Tugas a:
Tulis ulang baris-baris entri di bawah, mulai dari awal entri sampai baris yang memuat "edge [color=midnightblue dir=back", kedua ujungnya ikut. Jangan sertakan gambarnya.

***** Teks yang Ditampilkan

Mohon tunggu...
Irwan Rinaldi Sikumbang
Irwan Rinaldi Sikumbang Mohon Tunggu... Freelancer - Freelancer

menulis untuk menikmati kehidupan

Selanjutnya

Tutup

Worklife Pilihan

Mendadak Ngantor Saat Liburan, "Palu Makan Paku, Paku Makan Papan"

18 November 2021   10:42 Diperbarui: 18 November 2021   11:21 515
+
Laporkan Konten
Laporkan Akun
Kompasiana adalah platform blog. Konten ini menjadi tanggung jawab bloger dan tidak mewakili pandangan redaksi Kompas.
Lihat foto
Dok. iStockPhoto, dimuat liputan6.com

Ada aturan baru dalam hubungan antara atasan dan bawahan di Portugal yang pantas bikin iri para karyawan di Indonesia. 

Aturan tersebut dijuluki "hak untuk istirahat". Intinya, bos dilarang menghubungi stafnya di luar jam kerja, baik melalui telepon, pesan teks, maupun email.

Ternyata tidak hanya Portugal yang seperti itu. Perancis, Spanyol, Jerman dan Korea Selatan diberitakan sejumlah media daring juga sudah menerapkannya.

**********

Tugas b:
Sebutkan semua negara yang disebut dalam tulisan tentang aturan "hak untuk istirahat" di atas.

***** Bahan Tugas

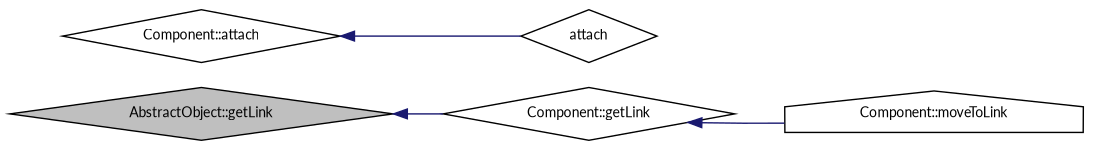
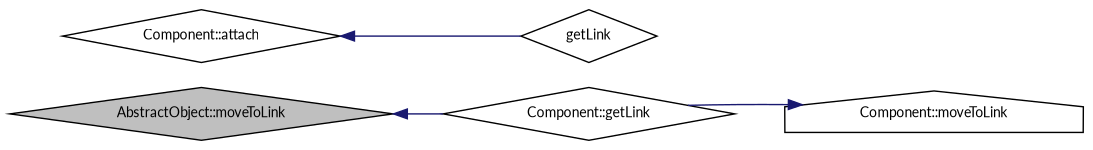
  digraph {
    fontname=Lato
    rankdir=LR
    node [color=black fillcolor=white fontname=Lato fontsize=10 shape=diamond style=filled]
    edge [color=midnightblue dir=back fontname=Lato fontsize=10 labelfontname=Helvetica labelfontsize=10 style=solid]
-   n1 [fillcolor=grey75 fontcolor=black height=0.2 label="AbstractObject::getLink" width=0.4]
+   n1 [fillcolor=grey75 fontcolor=black height=0.2 label="AbstractObject::moveToLink" width=0.4]
    n2 [height=0.2 label="Component::getLink" width=0.4]
    n3 [height=0.2 label="Component::moveToLink" shape=house width=0.4]
    n4 [height=0.2 label="Component::attach" width=0.4]
-   n5 [height=0.2 label=attach width=0.4]
+   n5 [height=0.2 label=getLink width=0.4]
    n1 -> n2
-   n2 -> n3
+   n3 -> n2
    n4 -> n5
  }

**********

Jawaban Akhir a:
  digraph {
    fontname=Lato
    rankdir=LR
    node [color=black fillcolor=white fontname=Lato fontsize=10 shape=diamond style=filled]
    edge [color=midnightblue dir=back fontname=Lato fontsize=10 labelfontname=Helvetica labelfontsize=10 style=solid]

Jawaban Akhir b:
Portugal, Indonesia, Perancis, Spanyol, Jerman, Korea Selatan